Subject to the qualification in the paragraph above, FAR has obtained further information from Remus in relation to the Remus Proposal as follows:
- Remus is presently finalising the funding arrangements in advance of making the proposed offer.
- The only internal and regulatory approval required to proceed with the offer is the final approval of the Remus Board and final review and confirmation of documentation.
- Remus is presently satisfied that it will not need to undertake any further due diligence on FAR.
- FIRB approval is not required and any offer made will not be conditional on FIRB approval.
- Any proposed offer is expected to be subject to a requirement that Remus achieves a controlling interest in FAR together with other customary conditions.

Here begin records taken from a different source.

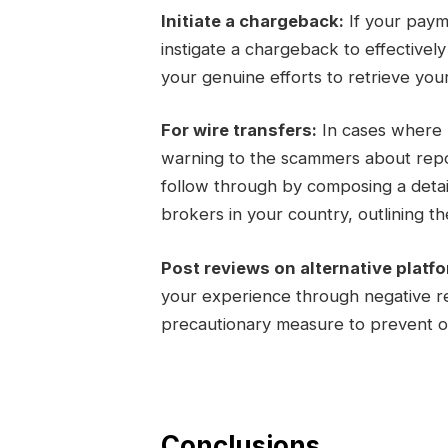
Initiate a chargeback:
If your paym
instigate a chargeback to effectivel
your genuine efforts to retrieve you
For wire transfers:
In cases where m
warning to the scammers about report
follow through by composing a detail
brokers in your country, outlining the
Post reviews on alternative platf
your experience through negative re
precautionary measure to prevent ot
Conclusions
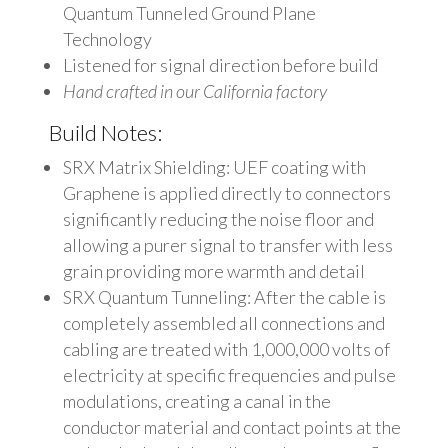
Quantum Tunneled Ground Plane
Technology
Listened for signal direction before build
Hand crafted in our California factory
Build Notes:
SRX Matrix Shielding: UEF coating with
Graphene is applied directly to connectors
significantly reducing the noise floor and
allowing a purer signal to transfer with less
grain providing more warmth and detail
SRX Quantum Tunneling: After the cable is
completely assembled all connections and
cabling are treated with 1,000,000 volts of
electricity at specific frequencies and pulse
modulations, creating a canal in the
conductor material and contact points at the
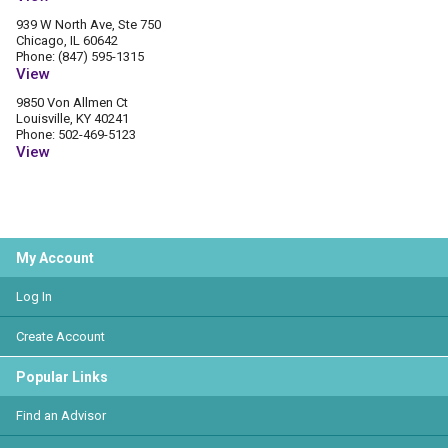
939 W North Ave, Ste 750
Chicago, IL 60642
Phone: (847) 595-1315
View
9850 Von Allmen Ct
Louisville, KY 40241
Phone: 502-469-5123
View
My Account
Log In
Create Account
Popular Links
Find an Advisor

In these circumstances, FAR has determined to further postpone the shareholder meeting to consider approving the Woodside Sale currently scheduled for 21 January 2021 to 10.00 am on 18 February 2021.
This will enable further time for FAR shareholders to see if the Remus Proposal eventuates, if so assess its merits, and consider the Woodside Sale on the basis of more detailed information. FAR will in due course distribute updated meeting information in this regard. FAR is not presently inclined to further postpone the shareholder meeting to consider updates in relation to the Remus Proposal.
In the meantime, FAR is continuing to advance negotiations with Woodside in relation to the form of the Woodside Sale proposed contractual documentation following Woodside’s pre-emptive rights exercise.
FAR advises that it is in the process of paying the RSSD project November 2020 cash call (US$8.96 million plus interest) and the December 2020 cash call (US$6.48 million plus interest). Following these payments, FAR’s cash position is approximately US$10.3 million.